Categories Writing articles
Writing with smart quotes aka curly quotes
I think that my quest for a free Linux and Windows word processor that can create smart quotes, sometimes called curly quotes, has come to an end, and I can concentrate on my writing again because like other writers I would rather be writing a novel than searching for software.
Firstly, why bother with smart quotes?
Why not just use the ‘couple of upright ticks’ that most word processors and text editors provide?
One argument is that smart quotes ‘look prettier’ than a couple of upright ticks. I can understand this, let’s face it a couple of ticks does look rather computer generated.

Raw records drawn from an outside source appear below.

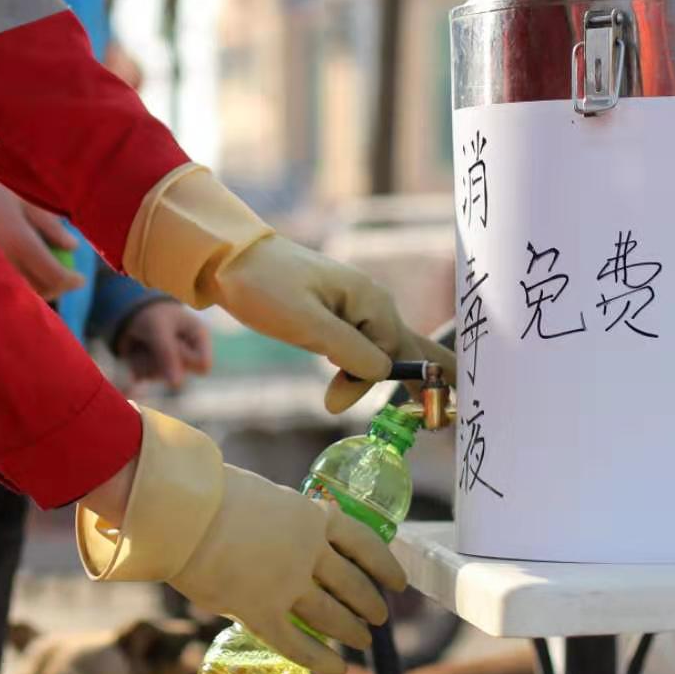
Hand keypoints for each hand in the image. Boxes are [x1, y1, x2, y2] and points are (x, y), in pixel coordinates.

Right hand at [0, 171, 84, 299]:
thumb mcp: (26, 199)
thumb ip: (51, 225)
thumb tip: (73, 247)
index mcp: (19, 241)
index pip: (54, 274)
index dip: (71, 281)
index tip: (81, 279)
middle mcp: (4, 261)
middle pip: (38, 290)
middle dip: (56, 288)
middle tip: (67, 280)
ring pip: (19, 293)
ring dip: (37, 290)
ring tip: (46, 277)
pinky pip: (1, 287)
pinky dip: (16, 286)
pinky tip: (22, 276)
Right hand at [77, 408, 406, 673]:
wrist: (184, 511)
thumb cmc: (216, 495)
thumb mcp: (268, 498)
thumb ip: (289, 522)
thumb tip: (296, 538)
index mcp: (313, 517)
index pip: (366, 544)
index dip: (386, 566)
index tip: (398, 582)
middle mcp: (309, 552)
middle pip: (353, 585)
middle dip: (370, 604)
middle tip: (378, 616)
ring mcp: (288, 584)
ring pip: (332, 616)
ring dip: (352, 631)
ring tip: (361, 639)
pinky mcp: (262, 612)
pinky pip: (298, 644)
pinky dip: (321, 659)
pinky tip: (337, 668)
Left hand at [124, 166, 453, 411]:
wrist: (228, 258)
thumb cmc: (265, 287)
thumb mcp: (306, 324)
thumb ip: (349, 351)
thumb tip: (383, 375)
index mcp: (371, 299)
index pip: (389, 355)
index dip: (365, 383)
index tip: (332, 403)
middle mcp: (372, 301)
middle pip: (406, 349)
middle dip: (421, 378)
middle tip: (446, 415)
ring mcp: (355, 306)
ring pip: (383, 350)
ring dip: (381, 376)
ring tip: (401, 401)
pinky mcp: (336, 313)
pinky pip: (362, 344)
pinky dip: (363, 366)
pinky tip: (357, 380)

Smart quotes are computer generated too, of course, but they just don’t look quite as computer generated.
The reason why I decided to look for a word processor that could create smart quotes was, I downloaded a few novels from the internet and noticed that they had smart quotes.
That was it! I was in love! Smart quotes are my kind of girl.
Anyway, here are the word processors that I’ve used to create smart quotes so far: Libre, aka Apache, Abiword, and Focus Writer.
The bad news is (or maybe it’s just me,) they all have problems creating smart quotes.
Libre/Apache will create them, but only after you’ve worked your way through what feels like a million menus and sub menus. ~And even then I have problems with it.
Focus Writer will also create them but that blank screen that tells you you’d better get focussed on your writing or else is too challenging for me. In fact I find it quite dictatorial. “Ve haf vays of making you focussed.”
Abiword is probably the easiest way of creating smart quotes, but even then they tend to be the wrong way around. For example, it can create closing quotes (the ones at the end of the word or sentence) when you want opening quotes, and vice versa.
In my experience it’s difficult to create smart quotes aka curly quotes successfully, and it’s better to avoid using them if you can do.